** Supplied material **

════════════════

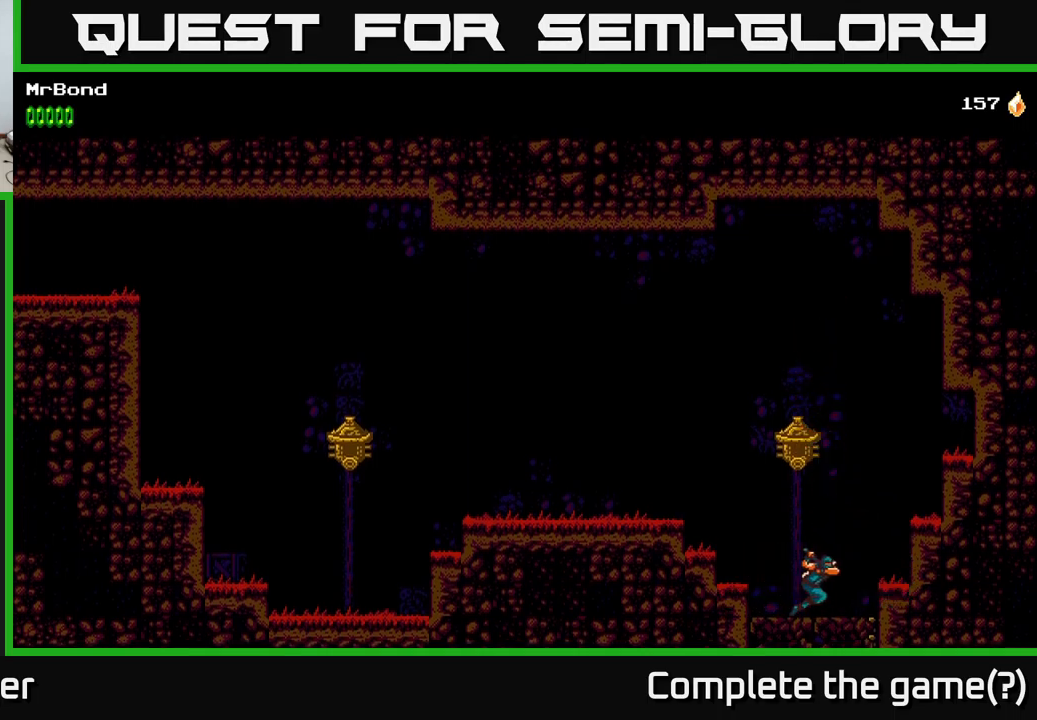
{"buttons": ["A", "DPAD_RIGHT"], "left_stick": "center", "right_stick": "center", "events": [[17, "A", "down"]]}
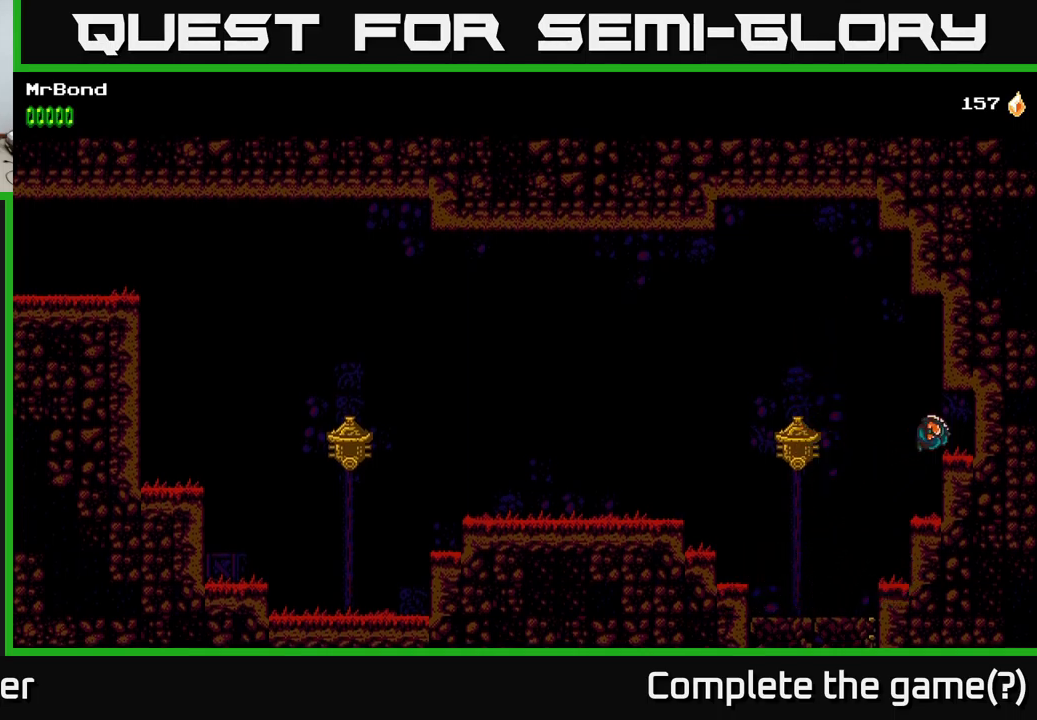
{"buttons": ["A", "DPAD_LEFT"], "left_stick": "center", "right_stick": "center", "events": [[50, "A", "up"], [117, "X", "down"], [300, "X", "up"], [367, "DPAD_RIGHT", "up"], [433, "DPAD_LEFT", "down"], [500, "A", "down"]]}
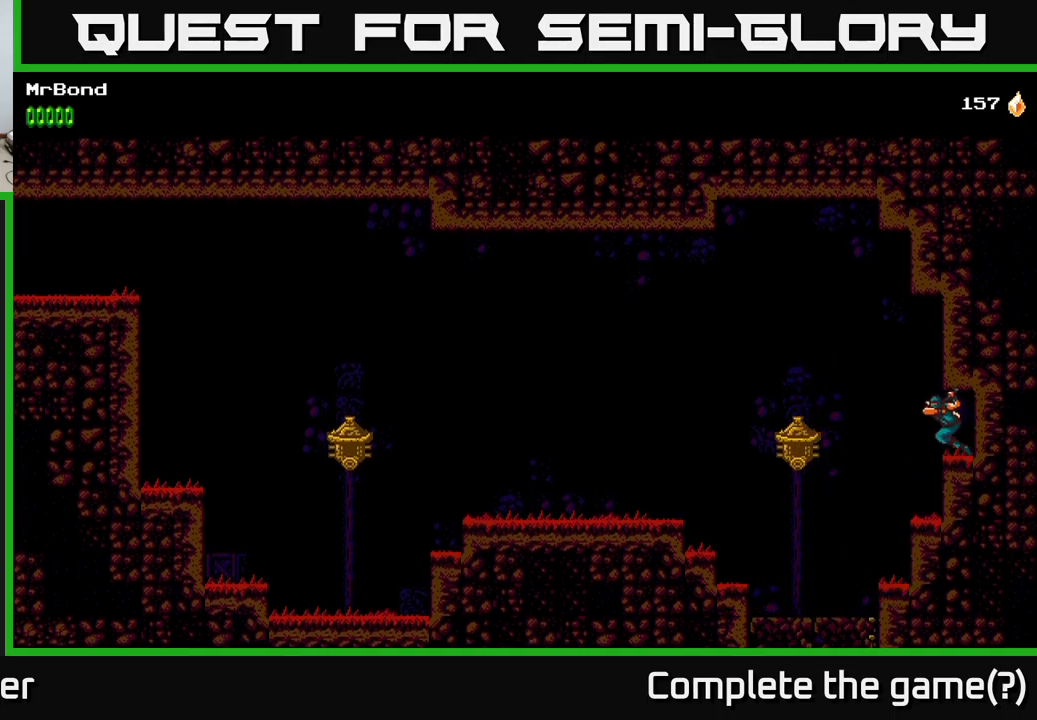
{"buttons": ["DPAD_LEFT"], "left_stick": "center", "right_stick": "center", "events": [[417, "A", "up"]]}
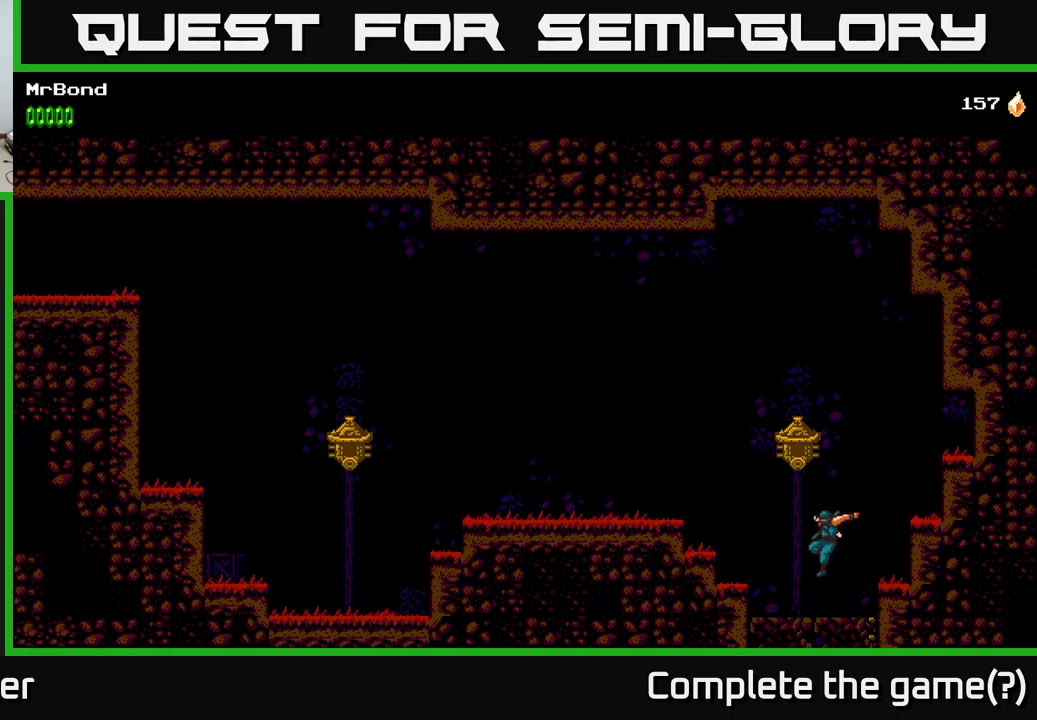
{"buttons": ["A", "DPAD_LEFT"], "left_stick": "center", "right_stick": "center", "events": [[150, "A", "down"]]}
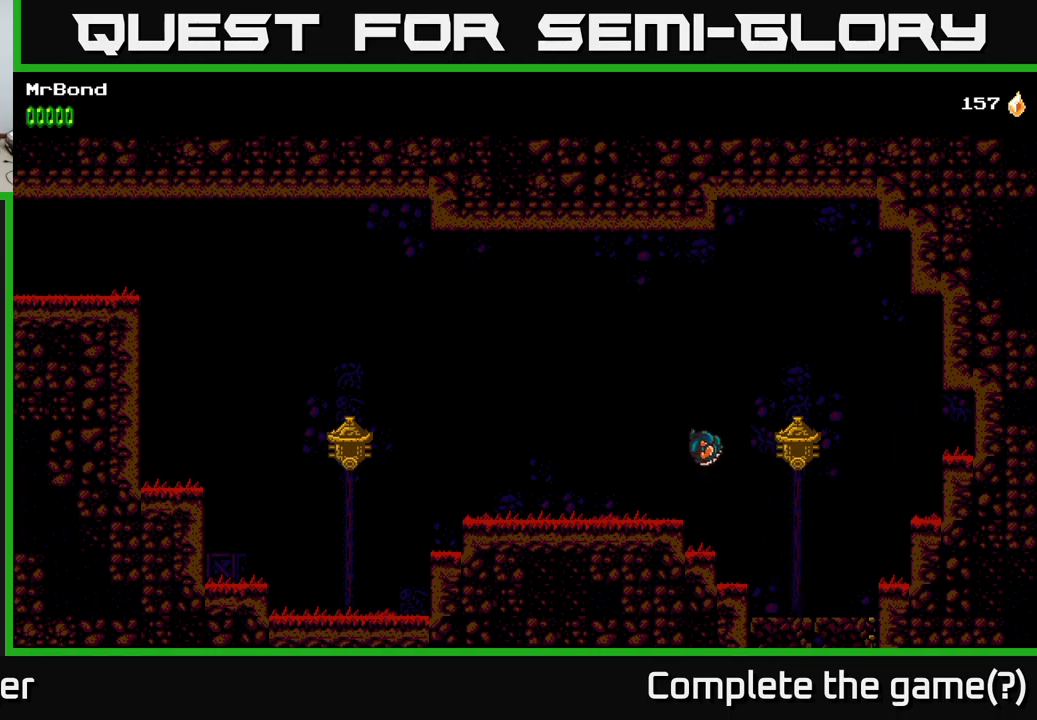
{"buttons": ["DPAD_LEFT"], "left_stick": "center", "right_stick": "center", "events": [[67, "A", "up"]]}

════════════════

** What is needed **
With the pictures removed, copy the data above word for word.

** Solution to this task **
{"buttons": ["A", "DPAD_RIGHT"], "left_stick": "center", "right_stick": "center", "events": [[17, "A", "down"]]}
{"buttons": ["A", "DPAD_LEFT"], "left_stick": "center", "right_stick": "center", "events": [[50, "A", "up"], [117, "X", "down"], [300, "X", "up"], [367, "DPAD_RIGHT", "up"], [433, "DPAD_LEFT", "down"], [500, "A", "down"]]}
{"buttons": ["DPAD_LEFT"], "left_stick": "center", "right_stick": "center", "events": [[417, "A", "up"]]}
{"buttons": ["A", "DPAD_LEFT"], "left_stick": "center", "right_stick": "center", "events": [[150, "A", "down"]]}
{"buttons": ["DPAD_LEFT"], "left_stick": "center", "right_stick": "center", "events": [[67, "A", "up"]]}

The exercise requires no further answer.